Searching the material below, find each line that includes the word "pickup", and copy it.
Source data START
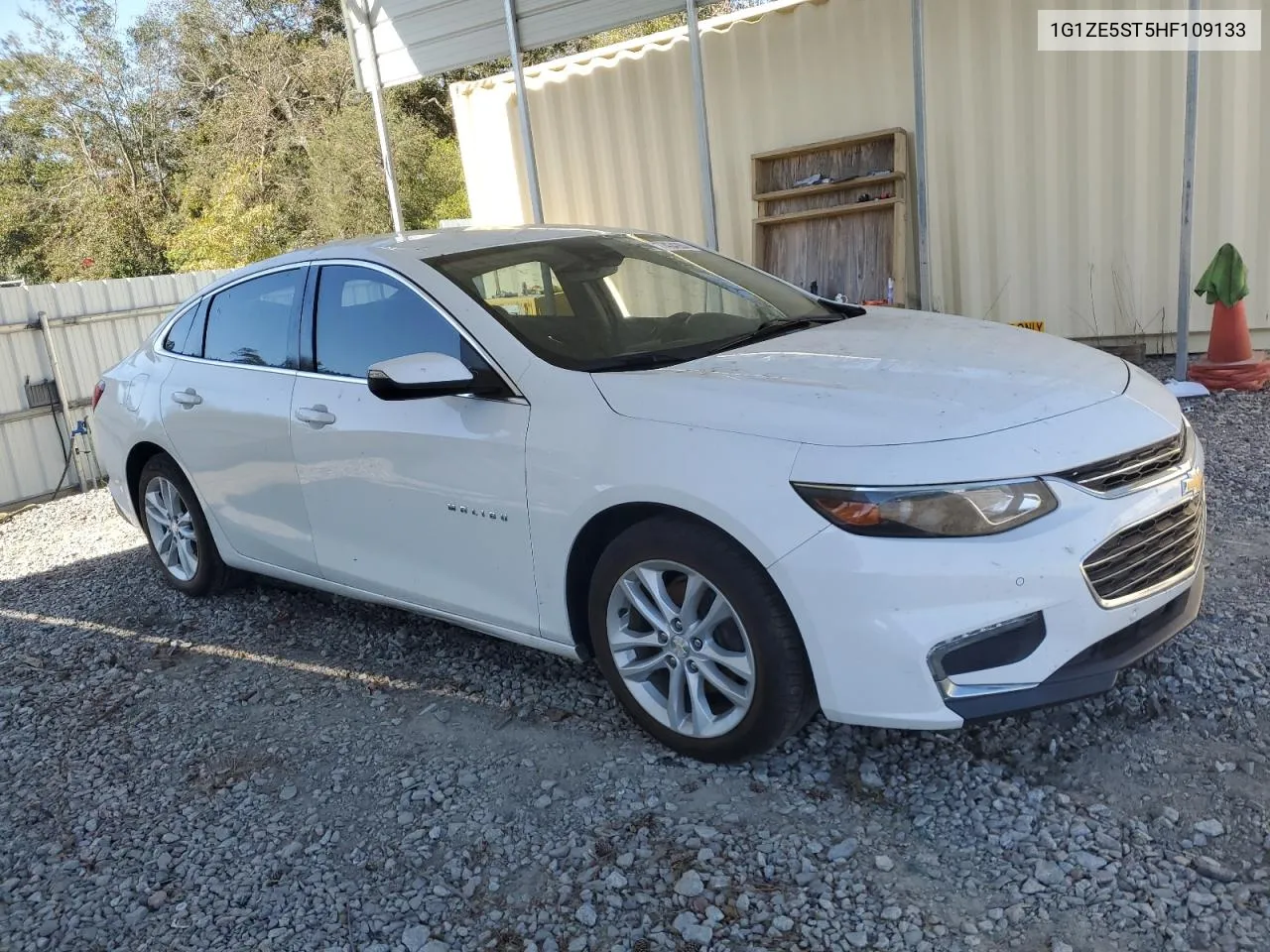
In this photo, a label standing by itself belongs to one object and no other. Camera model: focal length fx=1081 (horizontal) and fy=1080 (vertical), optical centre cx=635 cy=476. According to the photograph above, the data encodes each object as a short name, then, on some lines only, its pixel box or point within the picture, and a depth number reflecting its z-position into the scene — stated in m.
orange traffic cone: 6.77
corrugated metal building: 7.34
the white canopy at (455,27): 7.62
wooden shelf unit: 8.24
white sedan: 2.67
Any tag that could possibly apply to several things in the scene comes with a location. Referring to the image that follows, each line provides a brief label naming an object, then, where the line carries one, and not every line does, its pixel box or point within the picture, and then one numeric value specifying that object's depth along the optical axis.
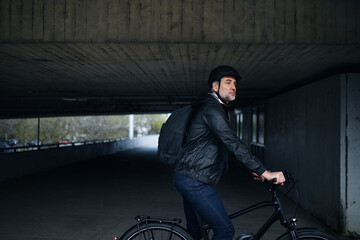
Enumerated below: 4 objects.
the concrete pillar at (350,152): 5.34
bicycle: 2.69
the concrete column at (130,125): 37.24
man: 2.50
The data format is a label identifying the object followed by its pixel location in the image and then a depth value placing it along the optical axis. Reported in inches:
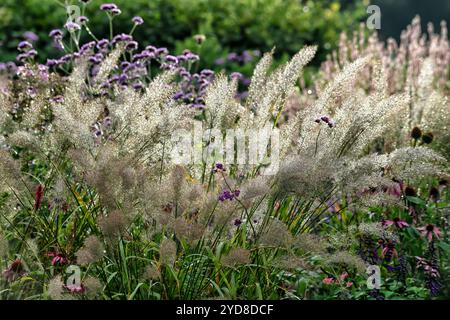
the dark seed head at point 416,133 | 178.4
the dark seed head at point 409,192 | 164.1
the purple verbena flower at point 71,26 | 201.6
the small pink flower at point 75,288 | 119.4
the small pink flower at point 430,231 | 148.4
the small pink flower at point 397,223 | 150.7
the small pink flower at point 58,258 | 132.6
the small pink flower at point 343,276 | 151.2
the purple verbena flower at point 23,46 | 206.0
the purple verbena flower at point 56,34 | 206.9
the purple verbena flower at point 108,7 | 204.4
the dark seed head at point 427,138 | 178.5
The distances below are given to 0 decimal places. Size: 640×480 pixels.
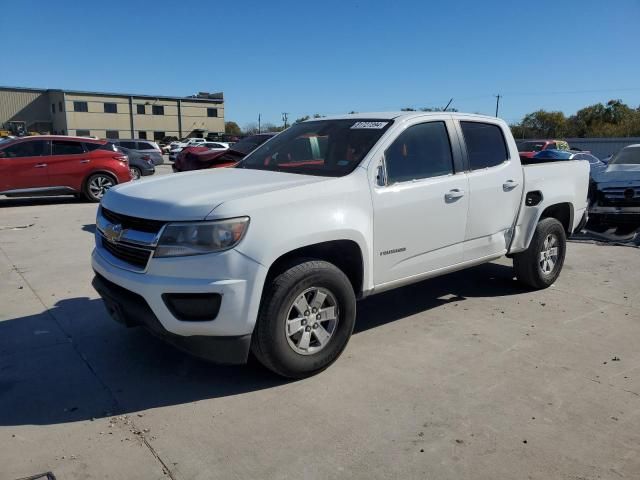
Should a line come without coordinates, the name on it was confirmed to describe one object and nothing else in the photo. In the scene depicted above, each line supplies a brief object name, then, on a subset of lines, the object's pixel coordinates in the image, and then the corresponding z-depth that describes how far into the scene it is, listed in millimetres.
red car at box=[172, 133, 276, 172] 10766
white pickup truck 3264
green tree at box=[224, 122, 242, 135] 116200
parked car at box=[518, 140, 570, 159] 22906
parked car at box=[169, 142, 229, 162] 32431
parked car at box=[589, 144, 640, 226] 8727
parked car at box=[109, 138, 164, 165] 27766
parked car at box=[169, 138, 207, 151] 43944
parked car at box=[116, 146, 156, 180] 19750
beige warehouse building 74312
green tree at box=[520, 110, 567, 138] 72688
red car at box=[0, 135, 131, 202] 12102
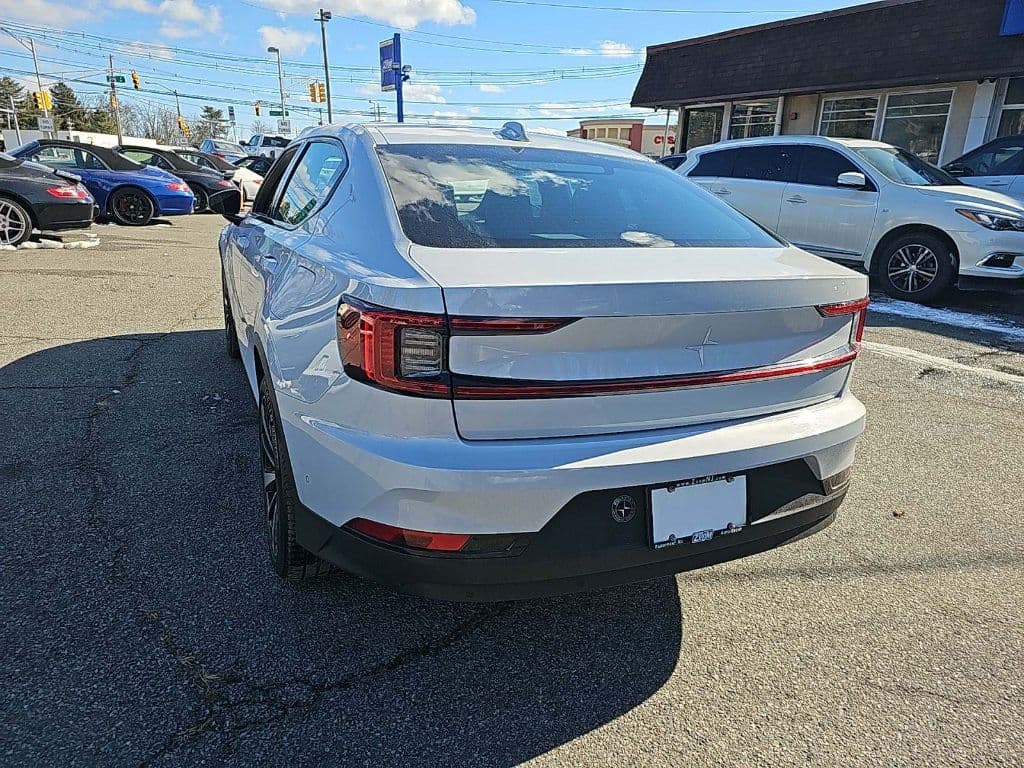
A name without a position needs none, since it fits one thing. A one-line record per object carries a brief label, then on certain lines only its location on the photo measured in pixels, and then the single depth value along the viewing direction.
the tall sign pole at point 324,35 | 40.40
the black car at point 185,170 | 15.03
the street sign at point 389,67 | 24.66
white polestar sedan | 1.74
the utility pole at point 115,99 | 54.44
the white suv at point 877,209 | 7.07
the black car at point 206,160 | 19.22
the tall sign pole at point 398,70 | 24.38
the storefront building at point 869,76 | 13.15
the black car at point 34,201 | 9.41
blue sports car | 12.79
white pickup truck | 31.72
Source data END
▸ **Output for this task**
white pickup truck 3264
white pickup truck | 31.72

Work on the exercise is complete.